The game a child chooses offers us insight into their inner world. For starters, it tells us about their emotional age: a preteen who opts to stroll through the Lollipop Woods of Candyland is presenting at an age much younger than their developmental one. This can provide us with a piece of the puzzle, helping us understand the emotional age they are trying to heal. After all, kids tend to regress to the age they were when their problem commenced.

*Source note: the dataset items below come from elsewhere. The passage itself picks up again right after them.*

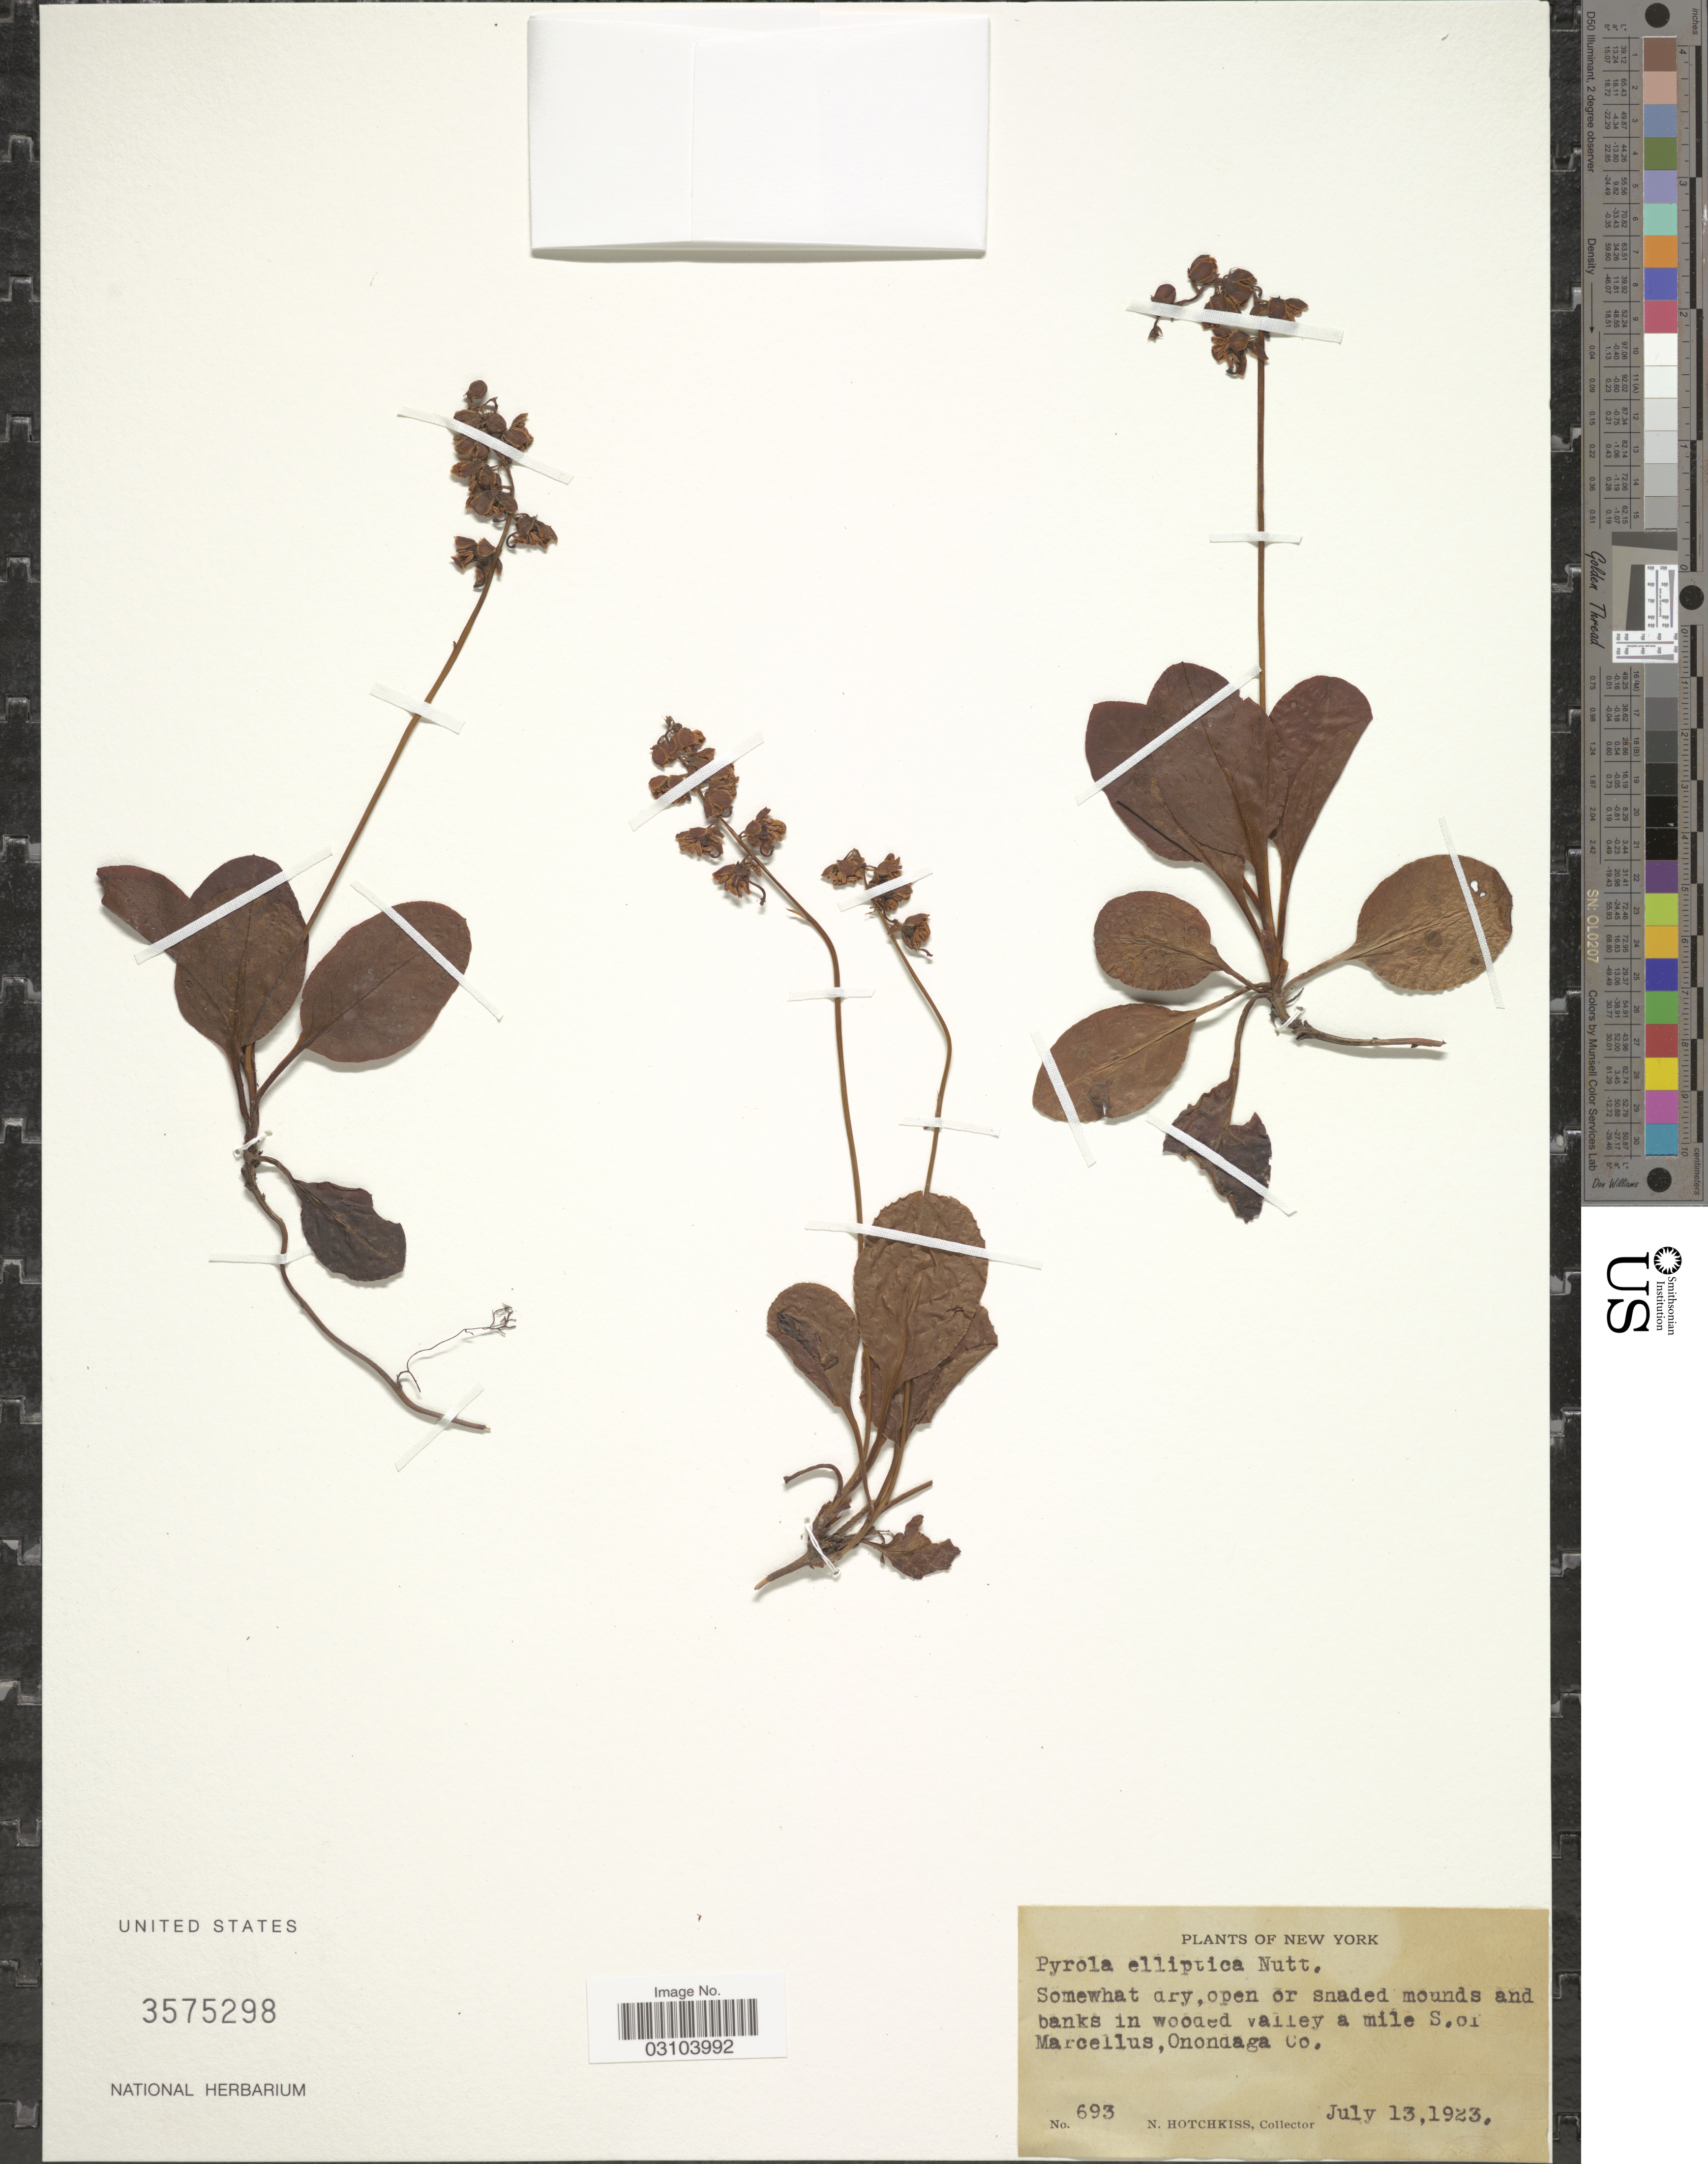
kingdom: Plantae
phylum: Tracheophyta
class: Magnoliopsida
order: Ericales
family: Ericaceae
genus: Pyrola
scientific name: Pyrola elliptica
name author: Nutt.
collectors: N. Hotchkiss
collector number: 693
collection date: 1923-07-13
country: United States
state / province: New York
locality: In wooded valley a mile S. of Marcellus, Onondaga Co.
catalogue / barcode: US 3575298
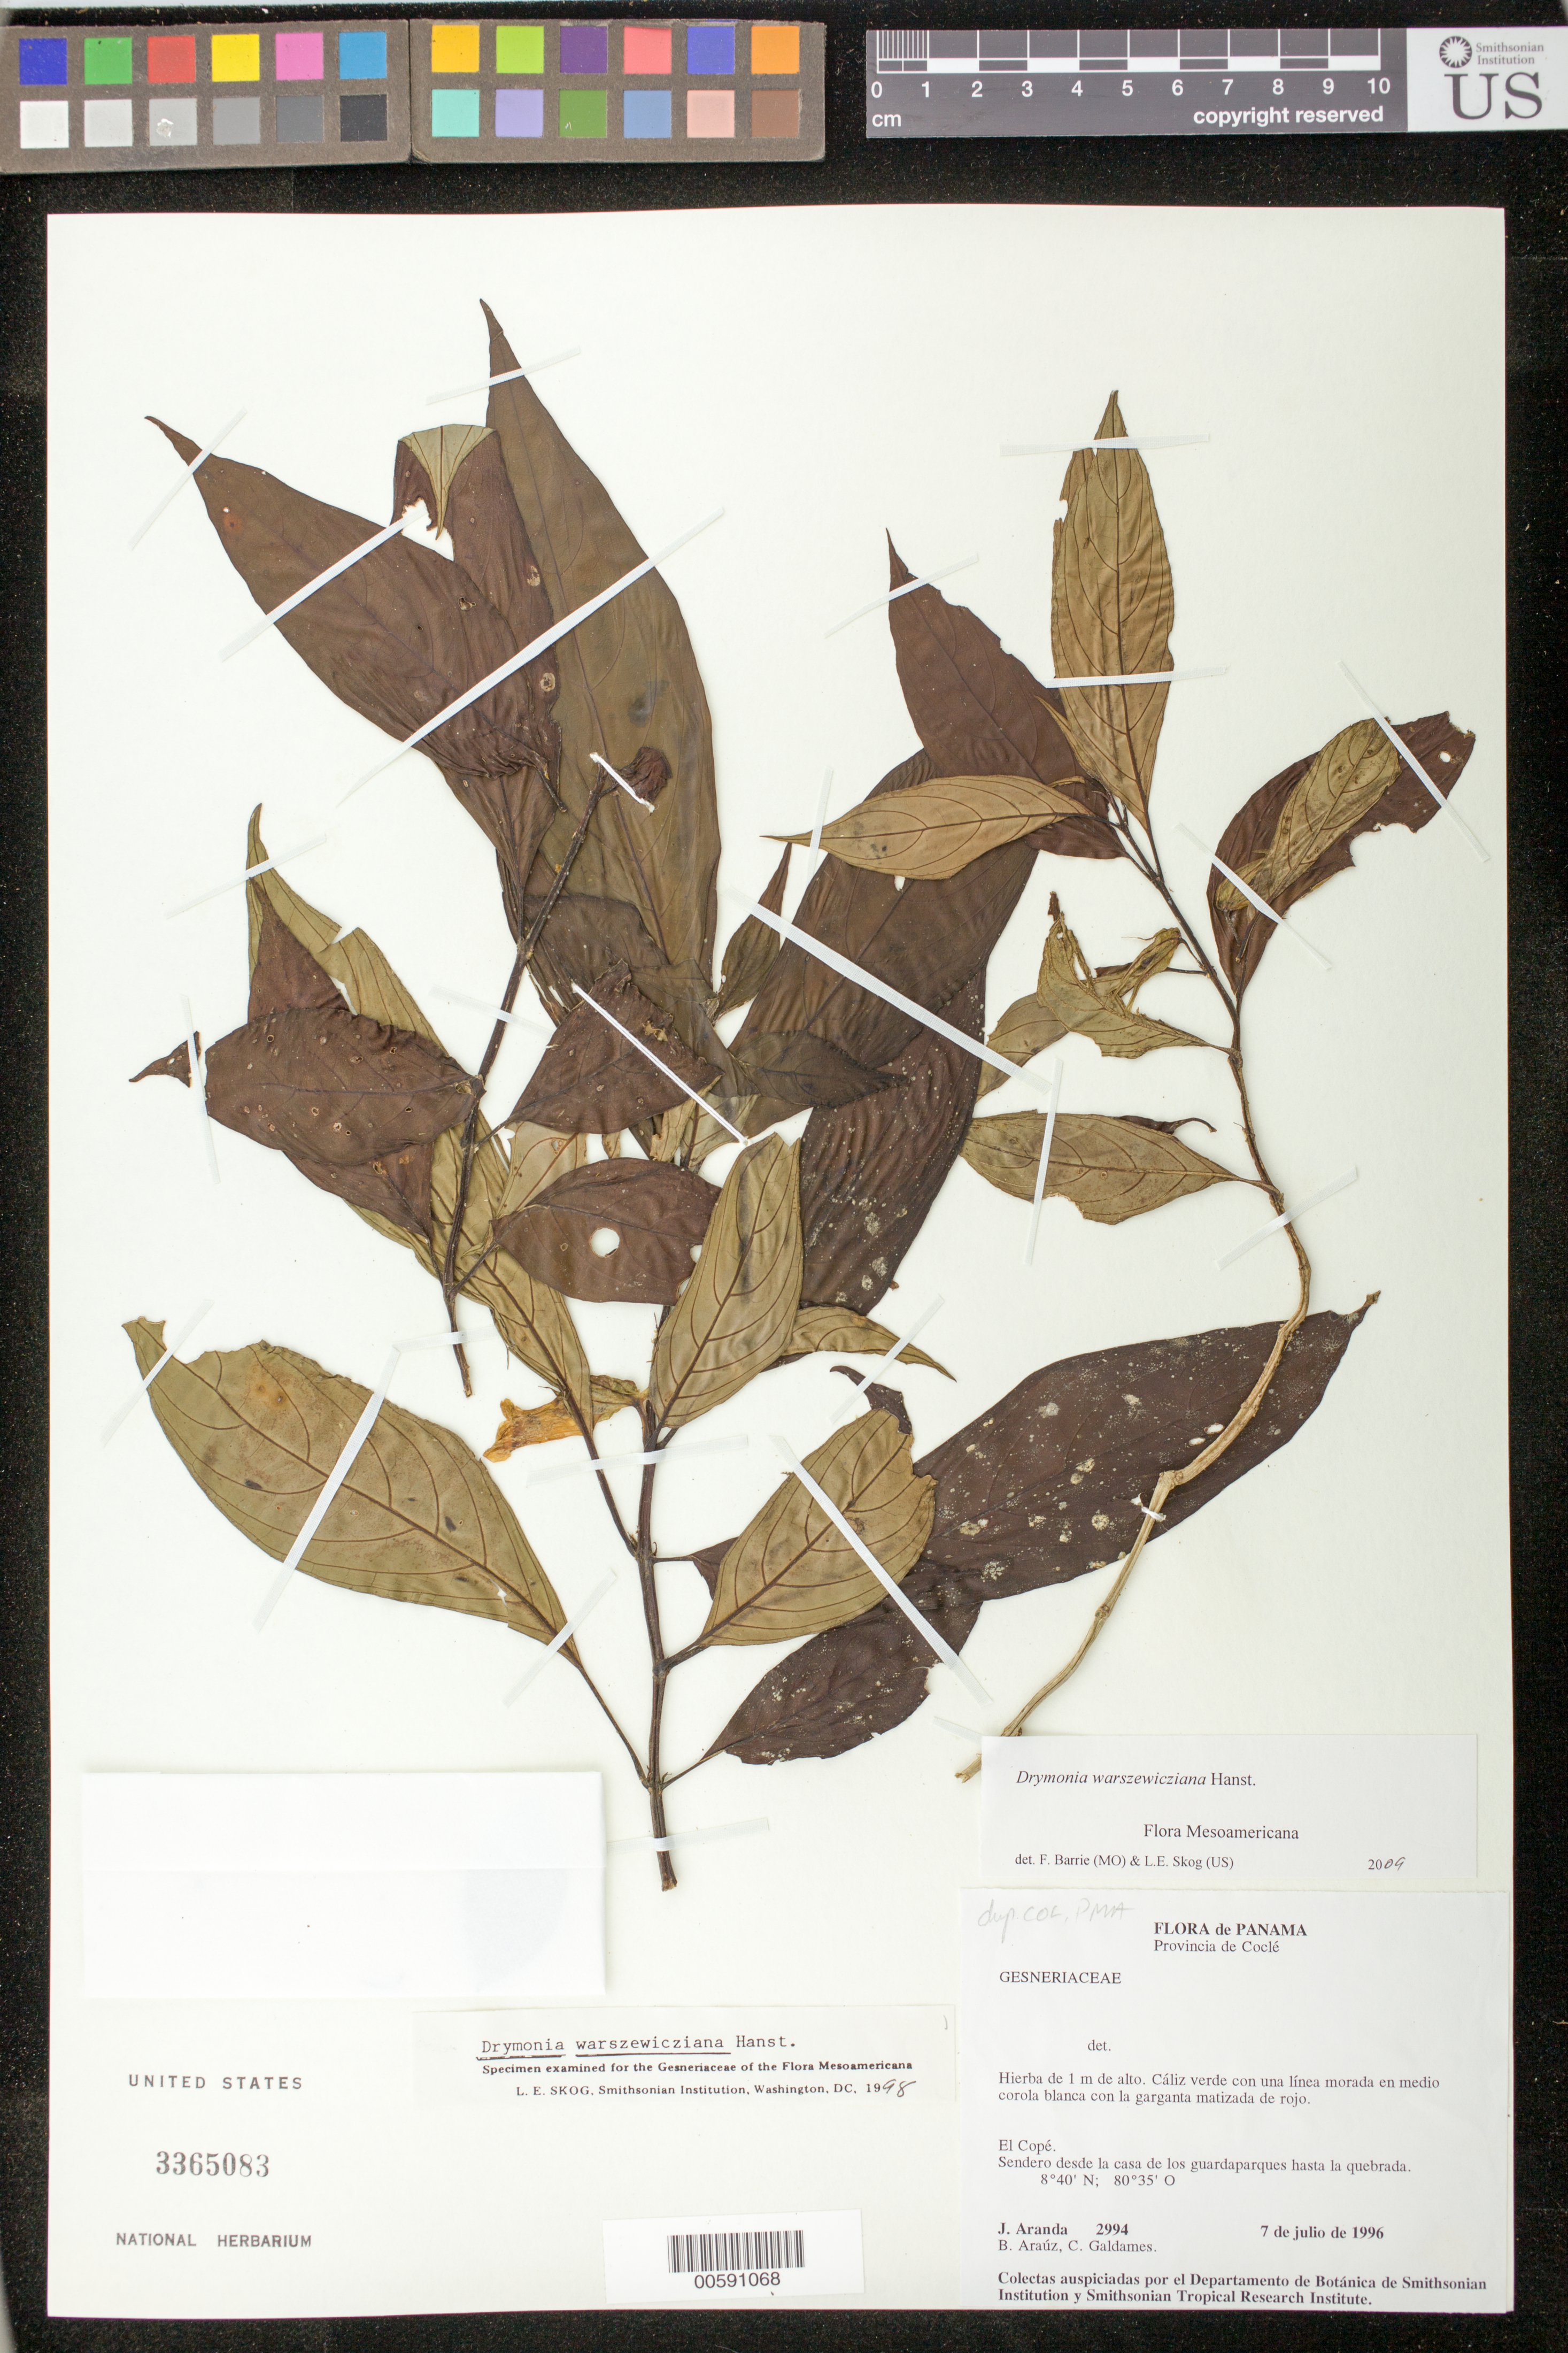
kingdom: Plantae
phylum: Tracheophyta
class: Magnoliopsida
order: Lamiales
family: Gesneriaceae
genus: Drymonia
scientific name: Drymonia warszewicziana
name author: Hanst.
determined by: Skog, Laurence E.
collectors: J. Aranda, B. Araúz & C. Galdames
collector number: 2994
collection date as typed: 07 Jul 1996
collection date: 1996-07-07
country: Panama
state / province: Coclé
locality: El Copé; sendero desde la casa de los guaraparques hasta la quebrada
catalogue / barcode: US 3365083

They offer us other tools of assessment too. Chutes and Ladders, for example, is a game filled with uncertainty and hypervigilance. It’s also a game filled with little control. One minute you’re about to win, the next you’re sent backward: you’re forever at the mercy of the spinner telling you how many steps you are supposed to take. This makes it a good game to assess a child’s ability to handle the unpredictable.
Metaphor is another thing to keep in mind. Often, the way kids interact in a game represents something larger. A kid who passes a ball back and forth may pass that ball in a way reflective of their relationship with others. Do they throw it hard? Do they throw it when you’re not looking? Are they gentle and concerned with throwing a pass that’s catchable? Do they not pass the ball at all? Is there equal give and take?
More than anything, it’s important for us to realize that whatever game a child is playing, they’re doing more than going through the motions: they’re giving us knowledge. They’re telling us how they view themselves and their challenges.
They provide this insight, in part, by setting the therapist up; they show you how they feel by interacting with you in a way that helps you feel what is going on inside of them (a Synergetic Play Therapy Tenet). And this clues you into what their nervous system is doing and what they are emotionally experiencing inside.
When you crack open a board game, you ready yourself for loads of information. If we let go of how the game is supposed to be played and allow it to become whatever the child needs it to become, we will begin to discover what is happening between the child and the game, between the child and the therapist, and between the therapist and the game. And that’s what makes games so therapeutic inside the playroom. They’re not just about play, but the child’s perceptions about themselves and their world too.